Calorimetric tunneling study of heat generation in metal-vacuum-metal tunnel junction
I. Batko, M. Batkova

TL;DR
This study introduces a novel calorimetric tunneling technique to precisely measure heat generation in metal-vacuum-metal junctions, revealing how heat redistribution depends on bias voltage and tunnel current direction, linked to non-equilibrium quasiparticles.
Contribution
The paper presents a new calorimetric tunneling method for exact heat measurement in tunnel junctions, advancing experimental capabilities in nanoscale heat transfer analysis.
Findings
Heat redistribution depends on bias voltage and current direction.
Total heat equals Joule heat, confirming energy conservation.

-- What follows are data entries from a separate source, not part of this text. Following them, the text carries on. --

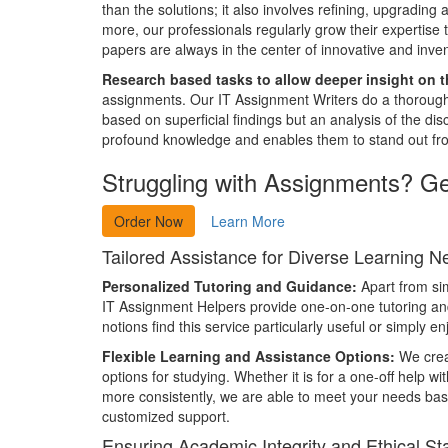
than the solutions; it also involves refining, upgradin
more, our professionals regularly grow their expertise 
papers are always in the center of innovative and inven
Research based tasks to allow deeper insight on t
assignments. Our IT Assignment Writers do a thorough 
based on superficial findings but an analysis of the 
profound knowledge and enables them to stand out fro
Struggling with Assignments? G
Order Now
Learn More
Tailored Assistance for Diverse Learning 
Personalized Tutoring and Guidance:
Apart from si
IT Assignment Helpers provide one-on-one tutoring and
notions find this service particularly useful or simply
Flexible Learning and Assistance Options:
We creat
options for studying. Whether it is for a one-off help w
more consistently, we are able to meet your needs ba
customized support.
Ensuring Academic Integrity and Ethical S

Generated heat relates to non-equilibrium quasiparticles.
Abstract
We have proposed novel calorimetric tunneling (CT) experiment allowing exact determination of heat generation (or heat sinking) in individual tunnel junction (TJ) electrodes which opens new possibilities in the field of design and development of experimental techniques for science and technology. Using such experiment we have studied the process of heat generation in normal-metal electrodes of the vacuum-barrier tunnel junction (VBTJ). The results show there exists dependence of the mutual redistribution of the heat on applied bias voltage and the direction of tunnel current, although the total heat generated in tunnel process is equal to Joule heat, as expected. Moreover, presented study indicates generated heat represents the energy of non-equilibrium quasiparticles coming from inelastic electron processes accompanying the process of elastic tunneling.